The insurance company keeps reducing the amount of what they are going to pay me by “depreciating” my damaged belongings. What can I do about this?
Depreciation is not a science. It’s very subjective. The adjuster will make a decision as to what items should be depreciated, and by how much they should be depreciated. If their numbers are not realistic, It’s up to you to argue for more reasonable amounts. Keep in mind that not everything in your home is subject to depreciation. Paint, vinyl, and roofing shingles are exposed to the elements. They deteriorate and are thus subject to depreciation. To the contrary, the underlying materials that hold your home together, such as studs, framing, rebar, and cement, do not deteriorate and are not subject to depreciation. Don’t allow your adjuster/insurance company depreciate items that are not supposed to be depreciated.

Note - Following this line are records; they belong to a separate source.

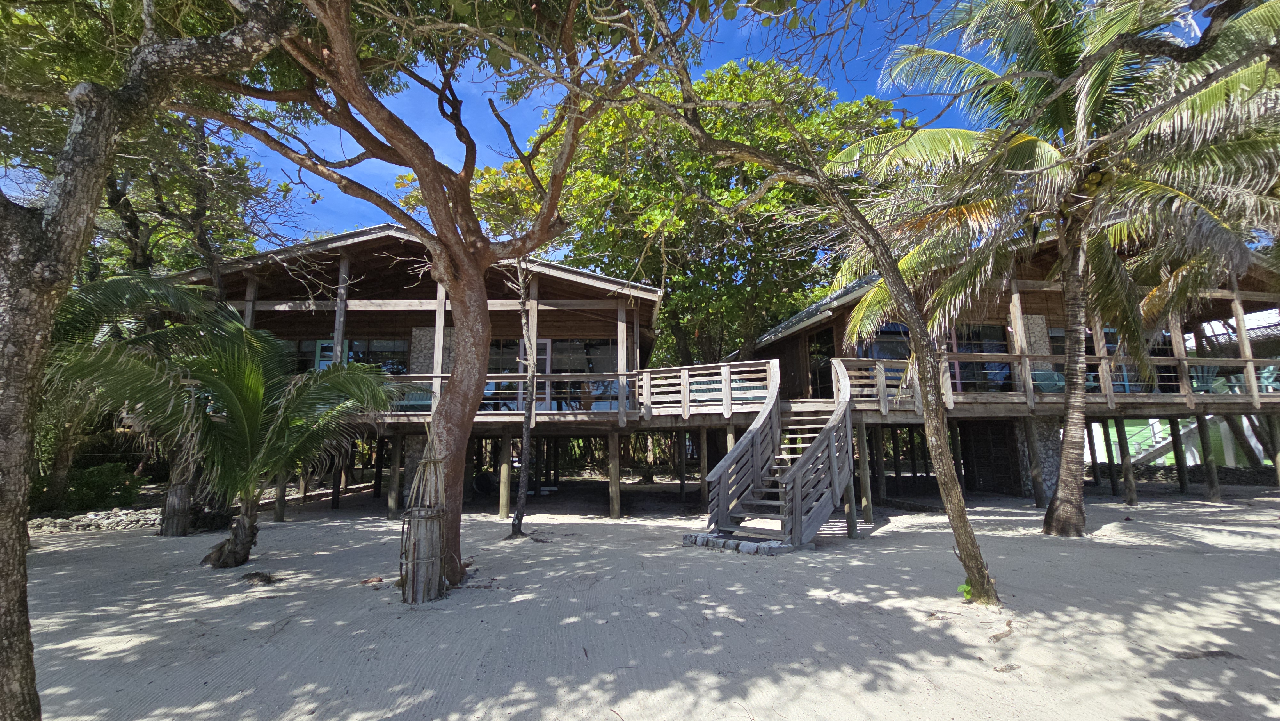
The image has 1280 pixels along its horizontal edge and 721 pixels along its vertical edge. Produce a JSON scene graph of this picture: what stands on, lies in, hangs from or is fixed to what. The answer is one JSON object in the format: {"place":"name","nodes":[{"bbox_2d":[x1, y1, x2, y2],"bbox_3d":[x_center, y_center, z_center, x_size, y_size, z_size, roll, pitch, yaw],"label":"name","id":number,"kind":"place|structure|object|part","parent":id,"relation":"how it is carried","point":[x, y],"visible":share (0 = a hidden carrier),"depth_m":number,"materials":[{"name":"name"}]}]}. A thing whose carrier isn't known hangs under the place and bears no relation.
{"place":"outdoors","nodes":[
{"label":"outdoors","id":0,"kind":"place"},
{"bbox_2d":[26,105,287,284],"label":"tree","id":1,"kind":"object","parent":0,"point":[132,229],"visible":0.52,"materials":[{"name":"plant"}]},
{"bbox_2d":[9,480,1279,720],"label":"sand","id":2,"kind":"structure","parent":0,"point":[890,536],"materials":[{"name":"beige sand"}]},
{"bbox_2d":[43,461,143,513],"bbox_3d":[-14.647,3.414,12.488,2.821,1.482,2.243,0,-9,-2],"label":"shrub","id":3,"kind":"object","parent":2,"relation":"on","point":[89,484],"visible":0.69,"depth_m":12.36,"materials":[{"name":"green plant"}]},
{"bbox_2d":[25,505,163,533],"bbox_3d":[-12.261,3.559,10.473,3.900,0.444,1.450,0,-9,-2],"label":"stone wall","id":4,"kind":"structure","parent":2,"relation":"on","point":[77,522],"depth_m":10.45,"materials":[{"name":"grey stone"}]},
{"bbox_2d":[0,0,297,720],"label":"tree","id":5,"kind":"object","parent":2,"relation":"on","point":[3,476],"visible":0.99,"depth_m":2.99,"materials":[{"name":"plant"}]},
{"bbox_2d":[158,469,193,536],"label":"tree guard","id":6,"kind":"object","parent":2,"relation":"on","point":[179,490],"visible":0.57,"depth_m":9.75,"materials":[{"name":"brown wood"}]},
{"bbox_2d":[48,289,399,565],"bbox_3d":[-6.162,1.028,7.206,4.700,4.261,4.588,0,-9,-2],"label":"palm tree","id":7,"kind":"object","parent":2,"relation":"on","point":[244,335],"visible":0.98,"depth_m":6.95,"materials":[{"name":"plant"}]},
{"label":"palm trunk","id":8,"kind":"part","parent":7,"relation":"part of","materials":[{"name":"brown"}]},
{"bbox_2d":[240,570,278,584],"bbox_3d":[-5.024,2.872,6.338,0.475,0.139,0.443,0,-9,-2],"label":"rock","id":9,"kind":"object","parent":2,"relation":"on","point":[262,575],"visible":0.96,"depth_m":6.28,"materials":[{"name":"brown"}]},
{"bbox_2d":[273,469,287,521],"bbox_3d":[-8.841,2.977,11.849,0.217,2.595,0.222,0,-9,-2],"label":"wooden post","id":10,"kind":"object","parent":2,"relation":"on","point":[281,506],"visible":0.53,"depth_m":11.74,"materials":[{"name":"brown wood"}]},
{"bbox_2d":[388,432,403,517],"bbox_3d":[-6.352,3.247,12.434,0.255,2.595,0.257,0,-9,-2],"label":"wooden post","id":11,"kind":"object","parent":2,"relation":"on","point":[396,449],"visible":0.98,"depth_m":12.38,"materials":[{"name":"brown wood"}]},
{"bbox_2d":[175,222,663,518],"bbox_3d":[-6.591,0.929,16.408,14.824,8.442,13.534,0,-9,-2],"label":"wooden cabin","id":12,"kind":"object","parent":2,"relation":"on","point":[396,303],"visible":0.61,"depth_m":13.66,"materials":[{"name":"brown wood"}]},
{"bbox_2d":[283,338,319,371],"bbox_3d":[-9.896,0.122,13.568,1.287,1.530,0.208,0,-9,-2],"label":"window","id":13,"kind":"structure","parent":12,"relation":"in","point":[311,353],"depth_m":13.61,"materials":[{"name":"glass"}]},
{"bbox_2d":[313,338,348,369],"bbox_3d":[-8.607,0.581,13.348,0.814,2.329,0.188,0,-9,-2],"label":"door","id":14,"kind":"structure","parent":12,"relation":"in","point":[323,341],"depth_m":13.42,"materials":[{"name":"green paint"}]},
{"bbox_2d":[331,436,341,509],"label":"wooden post","id":15,"kind":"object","parent":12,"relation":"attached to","point":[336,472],"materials":[{"name":"wood"}]},
{"bbox_2d":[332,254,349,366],"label":"wooden post","id":16,"kind":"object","parent":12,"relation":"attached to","point":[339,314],"visible":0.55,"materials":[{"name":"grey wood"}]},
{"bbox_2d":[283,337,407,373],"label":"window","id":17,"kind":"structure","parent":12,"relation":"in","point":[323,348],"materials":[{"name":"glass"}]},
{"bbox_2d":[348,337,407,373],"bbox_3d":[-7.723,0.099,14.066,1.753,1.617,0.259,0,-9,-2],"label":"window","id":18,"kind":"structure","parent":12,"relation":"in","point":[376,346],"depth_m":14.08,"materials":[{"name":"glass"}]},
{"bbox_2d":[394,387,434,410],"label":"bench","id":19,"kind":"object","parent":12,"relation":"on","point":[420,401],"visible":0.59,"depth_m":13.18,"materials":[{"name":"teal wood"}]},
{"bbox_2d":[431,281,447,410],"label":"wooden post","id":20,"kind":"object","parent":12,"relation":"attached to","point":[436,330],"visible":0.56,"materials":[{"name":"grey wood"}]},
{"bbox_2d":[379,371,642,414],"bbox_3d":[-4.249,0.857,12.603,7.538,1.019,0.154,0,-9,-2],"label":"wooden railing","id":21,"kind":"object","parent":12,"relation":"attached to","point":[586,373],"visible":0.41,"depth_m":12.61,"materials":[{"name":"brown wood"}]},
{"bbox_2d":[483,338,550,410],"bbox_3d":[-3.652,0.520,13.851,2.455,2.274,0.177,0,-9,-2],"label":"glass door","id":22,"kind":"structure","parent":12,"relation":"in","point":[545,344],"depth_m":13.82,"materials":[{"name":"glass"}]},
{"bbox_2d":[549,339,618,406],"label":"window","id":23,"kind":"structure","parent":12,"relation":"in","point":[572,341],"depth_m":14.01,"materials":[{"name":"glass"}]},
{"bbox_2d":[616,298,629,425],"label":"wooden post","id":24,"kind":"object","parent":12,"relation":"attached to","point":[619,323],"visible":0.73,"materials":[{"name":"grey wood"}]},
{"bbox_2d":[633,358,779,418],"bbox_3d":[1.650,0.777,12.324,3.795,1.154,2.610,0,-9,-2],"label":"wooden railing","id":25,"kind":"object","parent":12,"relation":"attached to","point":[737,369],"visible":0.86,"depth_m":11.98,"materials":[{"name":"brown wood"}]},
{"bbox_2d":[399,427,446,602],"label":"tree guard","id":26,"kind":"object","parent":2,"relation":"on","point":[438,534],"visible":0.96,"depth_m":5.45,"materials":[{"name":"brown wood"}]},
{"bbox_2d":[193,0,700,596],"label":"tree","id":27,"kind":"object","parent":2,"relation":"on","point":[459,364],"visible":0.99,"depth_m":5.87,"materials":[{"name":"brown plant"}]},
{"label":"tree trunk","id":28,"kind":"part","parent":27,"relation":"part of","materials":[{"name":"brown wood"}]},
{"bbox_2d":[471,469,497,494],"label":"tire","id":29,"kind":"object","parent":2,"relation":"on","point":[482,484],"visible":0.71,"depth_m":15.58,"materials":[{"name":"black"}]},
{"bbox_2d":[497,429,511,520],"bbox_3d":[-3.451,3.175,12.190,0.275,2.647,0.269,0,-9,-2],"label":"wooden post","id":30,"kind":"object","parent":2,"relation":"on","point":[501,492],"visible":0.98,"depth_m":12.13,"materials":[{"name":"brown wood"}]},
{"bbox_2d":[508,253,540,538],"bbox_3d":[-2.193,-0.105,9.256,1.090,6.674,1.191,0,-9,-2],"label":"thin tree","id":31,"kind":"object","parent":2,"relation":"in","point":[526,435],"visible":0.91,"depth_m":9.08,"materials":[{"name":"brown plant"}]},
{"bbox_2d":[608,430,620,518],"bbox_3d":[-0.665,3.281,12.418,0.265,2.800,0.272,0,-9,-2],"label":"wooden post","id":32,"kind":"object","parent":2,"relation":"on","point":[616,492],"visible":0.98,"depth_m":12.37,"materials":[{"name":"brown wood"}]},
{"bbox_2d":[700,427,709,502],"bbox_3d":[1.745,3.037,12.973,0.227,2.483,0.236,0,-9,-2],"label":"wooden post","id":33,"kind":"object","parent":2,"relation":"on","point":[704,454],"visible":0.86,"depth_m":12.91,"materials":[{"name":"brown wood"}]},
{"bbox_2d":[680,531,791,555],"bbox_3d":[1.604,3.004,7.895,2.034,0.182,0.786,-7,-11,39],"label":"stone edging","id":34,"kind":"object","parent":2,"relation":"on","point":[695,536],"visible":0.79,"depth_m":7.62,"materials":[{"name":"stone"}]},
{"bbox_2d":[698,356,858,549],"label":"wooden staircase","id":35,"kind":"structure","parent":2,"relation":"on","point":[727,463],"depth_m":8.44,"materials":[{"name":"brown wood"}]},
{"bbox_2d":[628,12,1002,609],"bbox_3d":[1.545,-1.903,6.053,6.387,9.376,4.699,-8,-11,42],"label":"tree","id":36,"kind":"object","parent":2,"relation":"on","point":[964,518],"visible":1,"depth_m":5.62,"materials":[{"name":"plant"}]},
{"bbox_2d":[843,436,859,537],"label":"wooden post","id":37,"kind":"object","parent":2,"relation":"on","point":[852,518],"visible":0.73,"depth_m":9.61,"materials":[{"name":"brown wood"}]},
{"bbox_2d":[856,422,872,524],"bbox_3d":[5.032,2.763,10.798,0.222,2.633,0.226,0,-9,-2],"label":"wooden post","id":38,"kind":"object","parent":2,"relation":"on","point":[866,516],"visible":0.93,"depth_m":10.75,"materials":[{"name":"brown wood"}]},
{"bbox_2d":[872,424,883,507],"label":"wooden post","id":39,"kind":"object","parent":2,"relation":"on","point":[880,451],"visible":0.95,"depth_m":12.72,"materials":[{"name":"brown wood"}]},
{"bbox_2d":[957,580,973,601],"bbox_3d":[3.538,2.519,5.195,0.253,0.242,0.271,0,-9,-2],"label":"green plant","id":40,"kind":"object","parent":2,"relation":"on","point":[964,588],"visible":0.67,"depth_m":5.19,"materials":[{"name":"green plant"}]},
{"bbox_2d":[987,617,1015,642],"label":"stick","id":41,"kind":"object","parent":2,"relation":"on","point":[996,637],"visible":0.94,"depth_m":4.36,"materials":[{"name":"brown wood"}]},
{"bbox_2d":[1023,416,1046,509],"bbox_3d":[10.117,2.942,12.358,0.270,2.939,0.246,0,-9,-2],"label":"wooden post","id":42,"kind":"object","parent":2,"relation":"on","point":[1035,484],"visible":0.97,"depth_m":12.33,"materials":[{"name":"brown wood"}]},
{"bbox_2d":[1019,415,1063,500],"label":"stone pillar","id":43,"kind":"structure","parent":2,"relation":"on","point":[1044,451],"depth_m":13.19,"materials":[{"name":"grey stone"}]},
{"bbox_2d":[834,0,1279,541],"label":"palm tree","id":44,"kind":"object","parent":2,"relation":"on","point":[1052,518],"visible":0.99,"depth_m":7.84,"materials":[{"name":"plant"}]},
{"label":"palm trunk","id":45,"kind":"part","parent":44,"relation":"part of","materials":[{"name":"wood"}]},
{"bbox_2d":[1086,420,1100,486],"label":"wooden post","id":46,"kind":"object","parent":2,"relation":"on","point":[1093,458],"visible":0.83,"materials":[{"name":"wood"}]},
{"bbox_2d":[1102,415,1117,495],"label":"wooden post","id":47,"kind":"object","parent":2,"relation":"on","point":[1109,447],"visible":0.88,"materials":[{"name":"wood"}]},
{"bbox_2d":[1113,415,1136,505],"bbox_3d":[13.272,2.968,13.147,0.293,2.803,0.291,0,-9,-2],"label":"wooden post","id":48,"kind":"object","parent":2,"relation":"on","point":[1125,465],"visible":0.98,"depth_m":13.10,"materials":[{"name":"wood"}]},
{"bbox_2d":[1169,415,1188,491],"bbox_3d":[16.637,3.250,14.819,0.296,3.064,0.300,0,-9,-2],"label":"wooden post","id":49,"kind":"object","parent":2,"relation":"on","point":[1186,479],"visible":0.92,"depth_m":14.79,"materials":[{"name":"wood"}]},
{"bbox_2d":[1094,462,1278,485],"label":"stone wall","id":50,"kind":"structure","parent":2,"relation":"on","point":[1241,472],"depth_m":16.75,"materials":[{"name":"stone"}]},
{"bbox_2d":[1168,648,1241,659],"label":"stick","id":51,"kind":"object","parent":2,"relation":"on","point":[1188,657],"visible":0.89,"depth_m":3.89,"materials":[{"name":"wood"}]},
{"bbox_2d":[1196,413,1220,500],"bbox_3d":[15.855,2.976,13.403,0.292,2.874,0.287,0,-9,-2],"label":"wooden post","id":52,"kind":"object","parent":2,"relation":"on","point":[1207,456],"visible":0.97,"depth_m":13.37,"materials":[{"name":"brown wood"}]},
{"bbox_2d":[1266,413,1279,486],"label":"wooden post","id":53,"kind":"object","parent":2,"relation":"on","point":[1278,468],"visible":0.96,"depth_m":13.48,"materials":[{"name":"brown wood"}]},
{"bbox_2d":[64,0,1231,257],"label":"sky","id":54,"kind":"structure","parent":0,"point":[346,133],"materials":[{"name":"blue"}]},
{"bbox_2d":[466,56,906,369],"bbox_3d":[2.285,-3.482,19.281,16.169,15.927,14.813,0,-9,-2],"label":"tree","id":55,"kind":"object","parent":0,"point":[714,170],"visible":0.78,"depth_m":16.90,"materials":[{"name":"green plant"}]},
{"bbox_2d":[735,224,1279,506],"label":"house","id":56,"kind":"structure","parent":0,"point":[1040,323],"visible":0.56,"materials":[{"name":"brown wood"}]},
{"bbox_2d":[807,330,834,399],"bbox_3d":[5.571,0.388,14.623,0.208,2.350,1.636,0,-9,-2],"label":"glass door","id":57,"kind":"structure","parent":56,"relation":"in","point":[827,351],"depth_m":14.64,"materials":[{"name":"glass"}]},
{"bbox_2d":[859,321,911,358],"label":"window","id":58,"kind":"structure","parent":56,"relation":"in","point":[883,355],"depth_m":13.78,"materials":[{"name":"glass"}]},
{"bbox_2d":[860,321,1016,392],"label":"window","id":59,"kind":"structure","parent":56,"relation":"in","point":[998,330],"depth_m":13.60,"materials":[{"name":"glass"}]},
{"bbox_2d":[951,322,1010,393],"bbox_3d":[9.576,-0.014,13.683,1.708,2.229,0.212,0,-9,-2],"label":"glass door","id":60,"kind":"structure","parent":56,"relation":"in","point":[978,337],"depth_m":13.65,"materials":[{"name":"glass"}]},
{"bbox_2d":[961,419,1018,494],"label":"door","id":61,"kind":"structure","parent":56,"relation":"in","point":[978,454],"depth_m":14.83,"materials":[{"name":"brown wood"}]},
{"bbox_2d":[1029,367,1066,392],"bbox_3d":[11.256,0.665,13.188,0.797,0.859,0.768,0,-9,-2],"label":"chair","id":62,"kind":"object","parent":56,"relation":"on","point":[1054,385],"visible":0.68,"depth_m":13.26,"materials":[{"name":"teal wood"}]},
{"bbox_2d":[827,350,1279,406],"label":"wooden railing","id":63,"kind":"object","parent":56,"relation":"attached to","point":[899,360],"visible":0.69,"depth_m":12.29,"materials":[{"name":"brown wood"}]},
{"bbox_2d":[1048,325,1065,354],"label":"window","id":64,"kind":"structure","parent":56,"relation":"in","point":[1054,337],"depth_m":14.38,"materials":[{"name":"glass"}]},
{"bbox_2d":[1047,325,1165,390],"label":"glass door","id":65,"kind":"structure","parent":56,"relation":"in","point":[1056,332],"depth_m":14.30,"materials":[{"name":"glass"}]},
{"bbox_2d":[1187,364,1222,393],"bbox_3d":[16.475,0.611,14.113,0.776,0.973,0.762,-2,-9,13],"label":"chair","id":66,"kind":"object","parent":56,"relation":"on","point":[1204,385],"visible":0.67,"depth_m":14.07,"materials":[{"name":"plastic"}]},
{"bbox_2d":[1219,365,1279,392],"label":"chair","id":67,"kind":"object","parent":56,"relation":"on","point":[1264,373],"visible":0.62,"depth_m":14.23,"materials":[{"name":"teal wood"}]},
{"bbox_2d":[1124,416,1199,465],"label":"staircase","id":68,"kind":"structure","parent":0,"point":[1160,451],"depth_m":19.38,"materials":[{"name":"white wood"}]},
{"bbox_2d":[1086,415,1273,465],"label":"green wall","id":69,"kind":"structure","parent":0,"point":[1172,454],"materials":[{"name":"green paint"}]}
]}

I’ve obtained estimates from contractors and they are considerably higher than the estimates the insurance company has obtained. How do I resolve this so that I can use the estimator I know and trust?
This is an extremely common problem. If you have submitted all of the information that your insurance company needs to pay your claim, written follow up letters and phone calls to supervisors and higher-ups in the company, and still they refuse to listen to your reasonable demand for payment, then you may consider appraisal or mediation to resolve the dispute.
Mediation is an informal way of resolving legal disputes without going to court. The appraisal process is like a mini-trial, without a jury. Almost all homeowner’s policies have an appraisal section that is designed and included to resolve disputes over repair estimates. If you decide to use the process, you should strongly consider getting some help from experts who do not work for the insurance industry, or else it’s likely you will be wasting your time and money. However, be aware that most insurance contracts require each side to pay their own costs and share in the cost of the umpire. This can get costly so you’ll need to weigh the amount you are fightin over with the amount you may be required to pay for an appraisal. If you are considering appraisal, read your policy carefully and contact an attorney.
Finally, read any and all correspondence from your insurance company very carefully paying attention to any deadlines.